砂丘から明らかに、タイタンの風向き

【2009年3月3日 NASA Mission News

土星の衛星タイタンにおける風向きの分布を示した地図が作られた。NASAの土星探査機カッシーニがタイタンの地表に見られる砂丘を観測したデータを元にしている。この地図から、タイタンではこれまでに考えられていた方向とは逆向きに風が吹いていることが明らかとなった。


(タイタンにおける風向き(白い矢印)を示した地図)

砂丘のレーダー観測のデータを元に作成された地図。白い矢印が風向き。クリックで拡大(提供:NASA/JPL)

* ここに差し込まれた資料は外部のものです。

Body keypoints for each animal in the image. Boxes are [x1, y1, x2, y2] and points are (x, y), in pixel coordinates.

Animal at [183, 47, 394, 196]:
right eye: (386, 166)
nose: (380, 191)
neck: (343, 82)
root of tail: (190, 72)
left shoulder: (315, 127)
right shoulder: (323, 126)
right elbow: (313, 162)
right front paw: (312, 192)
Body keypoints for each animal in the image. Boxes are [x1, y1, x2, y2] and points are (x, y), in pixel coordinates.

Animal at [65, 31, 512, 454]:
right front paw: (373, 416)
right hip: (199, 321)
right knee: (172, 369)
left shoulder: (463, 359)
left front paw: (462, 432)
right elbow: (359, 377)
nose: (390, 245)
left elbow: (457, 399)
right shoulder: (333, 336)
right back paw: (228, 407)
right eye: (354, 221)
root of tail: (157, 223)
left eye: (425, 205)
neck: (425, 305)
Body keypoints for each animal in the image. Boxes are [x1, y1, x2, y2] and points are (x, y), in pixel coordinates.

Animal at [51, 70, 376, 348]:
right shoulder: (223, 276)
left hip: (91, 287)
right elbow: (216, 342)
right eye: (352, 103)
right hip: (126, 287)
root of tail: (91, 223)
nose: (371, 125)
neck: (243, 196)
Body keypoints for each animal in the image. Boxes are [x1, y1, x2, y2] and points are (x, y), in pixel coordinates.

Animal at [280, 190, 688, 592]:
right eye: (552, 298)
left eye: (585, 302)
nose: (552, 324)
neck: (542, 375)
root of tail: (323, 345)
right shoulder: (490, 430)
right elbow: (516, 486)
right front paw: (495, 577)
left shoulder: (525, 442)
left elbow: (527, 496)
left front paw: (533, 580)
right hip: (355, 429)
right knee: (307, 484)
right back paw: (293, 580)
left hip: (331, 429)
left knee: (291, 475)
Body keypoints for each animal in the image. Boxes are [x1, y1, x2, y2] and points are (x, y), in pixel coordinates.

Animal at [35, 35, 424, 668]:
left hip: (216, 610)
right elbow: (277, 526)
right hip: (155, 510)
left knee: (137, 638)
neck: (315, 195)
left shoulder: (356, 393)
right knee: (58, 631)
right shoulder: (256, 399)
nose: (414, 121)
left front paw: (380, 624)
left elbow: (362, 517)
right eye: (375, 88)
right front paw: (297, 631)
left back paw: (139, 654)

土星の衛星タイタンには広大な砂の海が広がっていて、そこに見られる砂丘は、まるで風見鶏のように風向きを教えてくれる。4年間にわたりタイタンの砂丘をレーダー観測してきたカッシーニの高解像度データをもとに、タイタンにおける風向きの分布図が作られた。

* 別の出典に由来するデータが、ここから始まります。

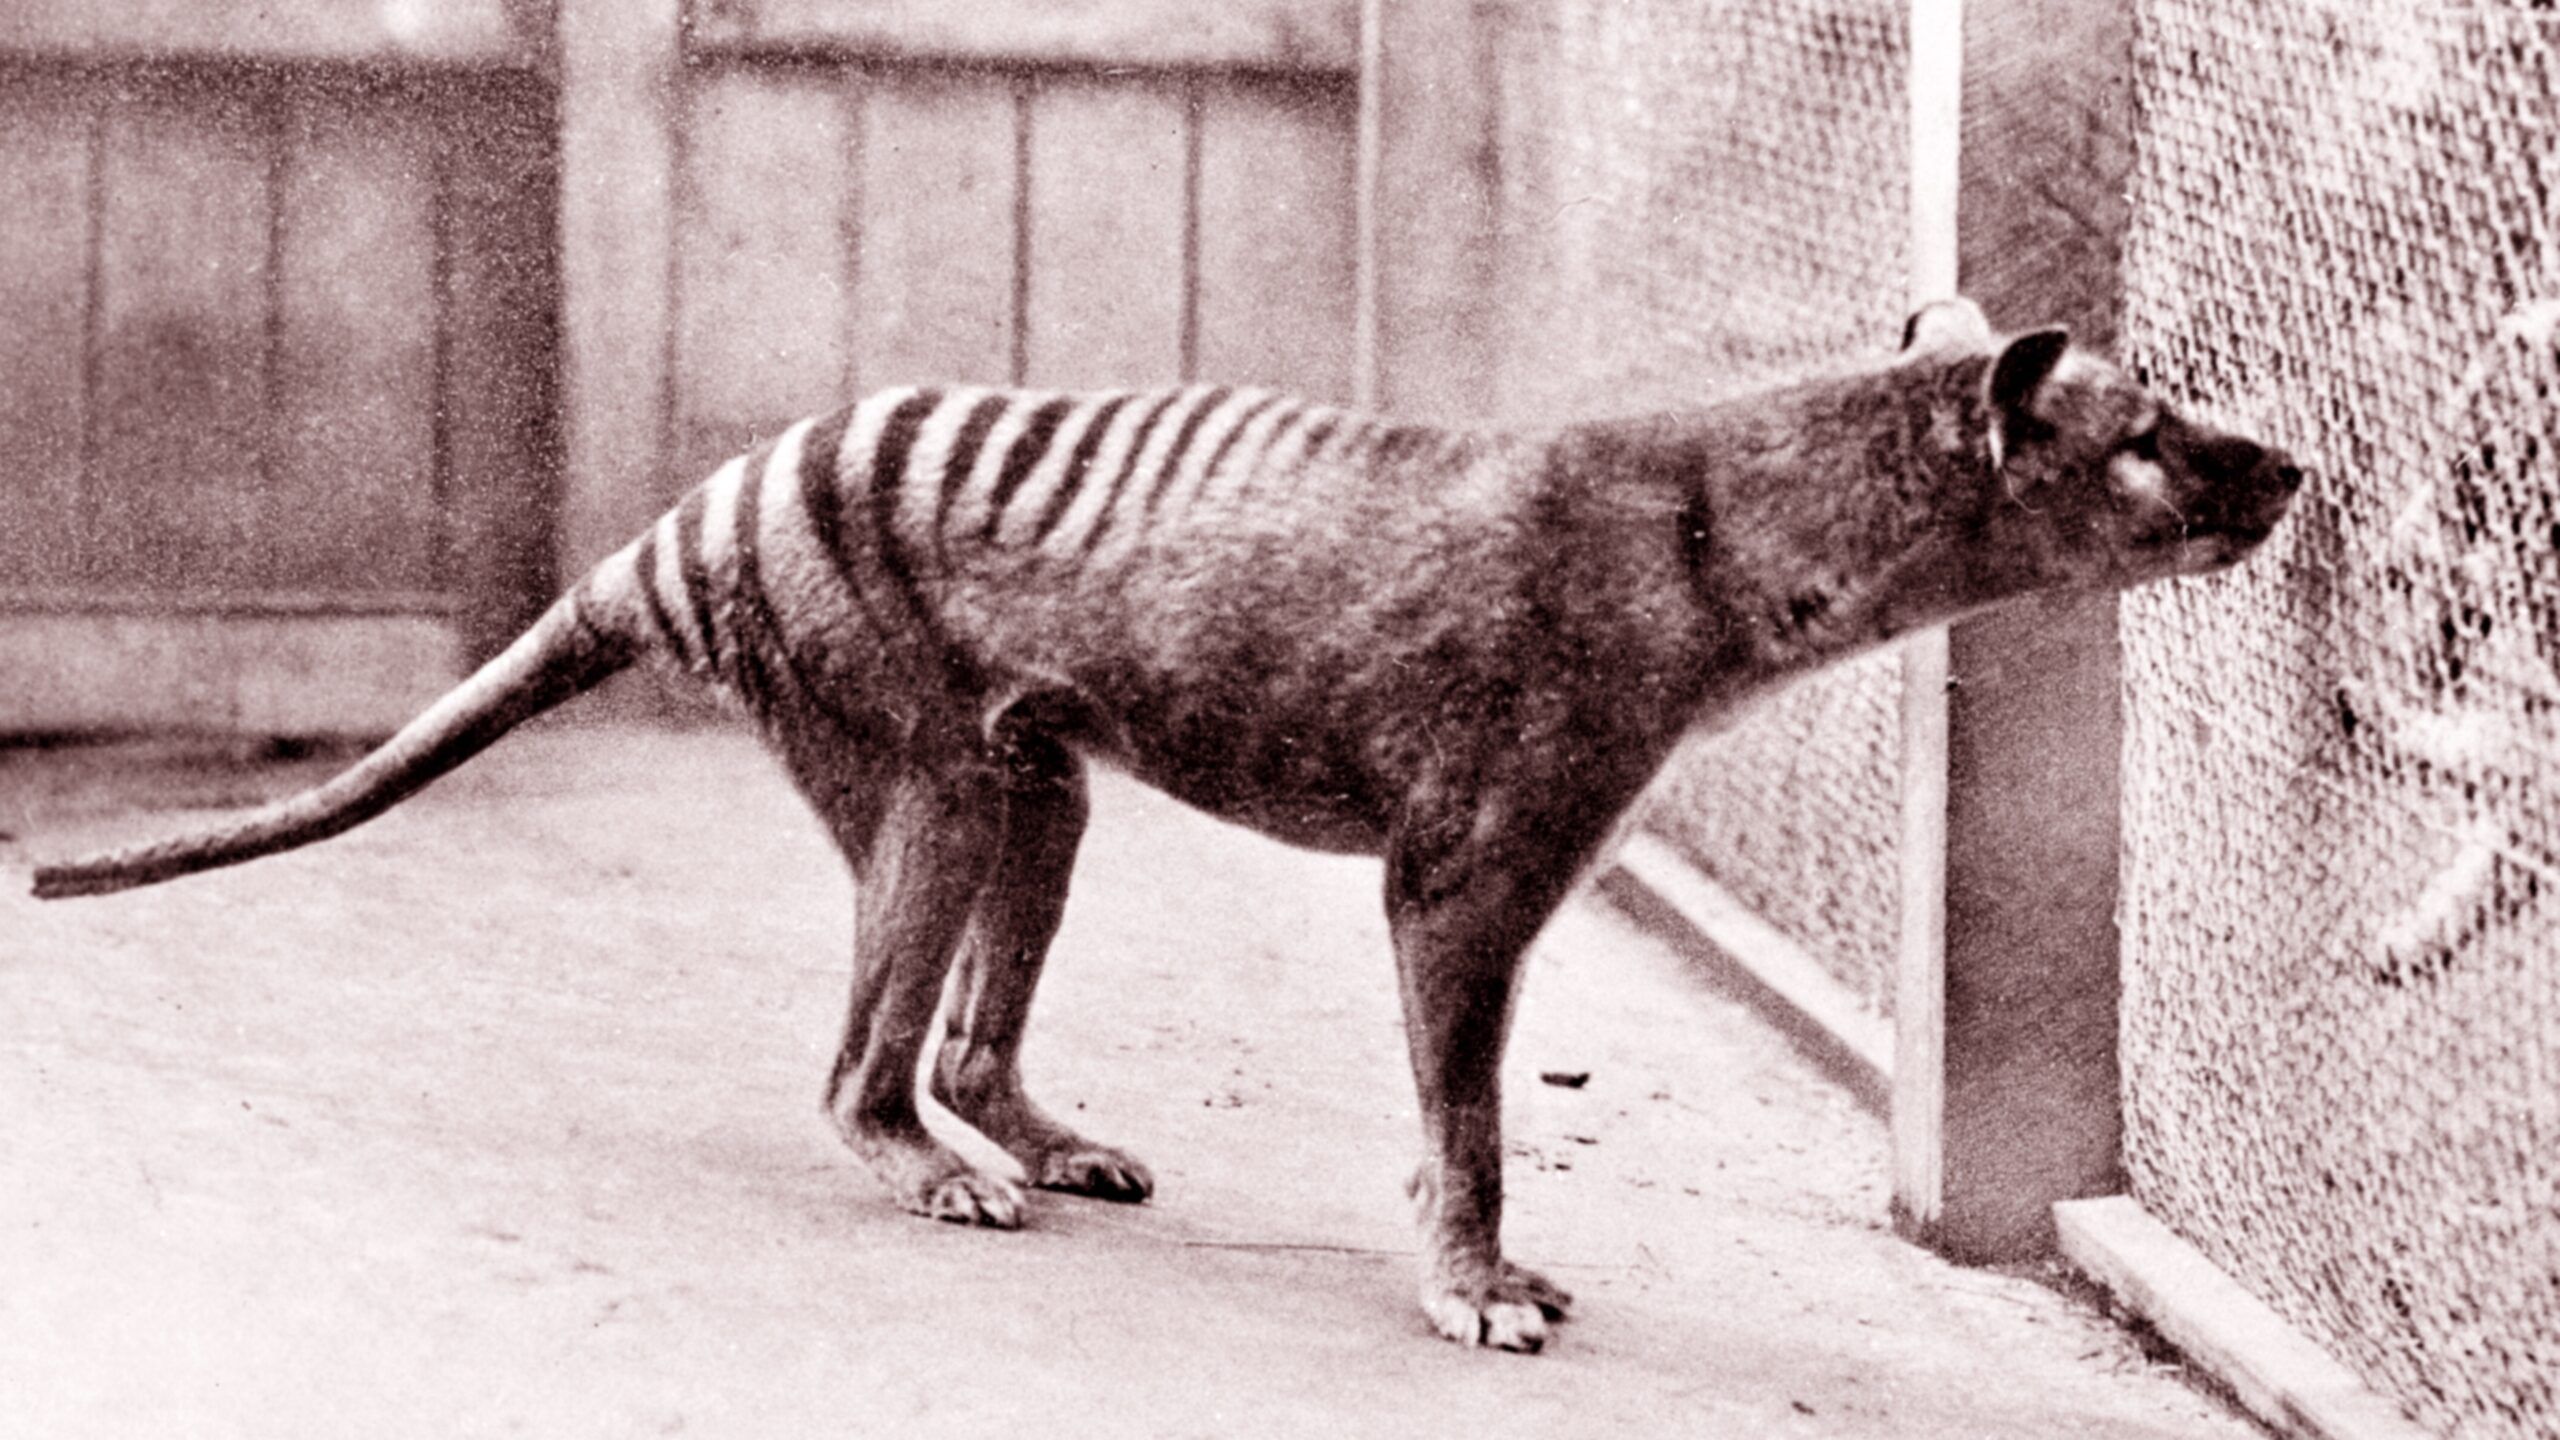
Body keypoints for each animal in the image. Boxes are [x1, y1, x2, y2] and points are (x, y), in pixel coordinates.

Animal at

カッシーニのレーダー科学者で米・ジョンホプキンス大学のRalph Lorenz氏は「タイタンに雲はほとんどありませんから、どちらの方向に風が吹いているかを決定するのも容易ではありません。しかし、砂丘の形が示す向きをたどることで、タイタン全体における風のパターンを推測できます」と話している。

今回の「風向きの地図」作りによって、タイタンでは風が東向きに吹いていることが明らかとなった。これは、従来の大気の循環モデルによる予想と逆である。

これまでカッシーニは何度もタイタンに接近しては表面のようすを調べてきた。今年もに計17回の接近が計画されていて、次回は3月27日の予定だ。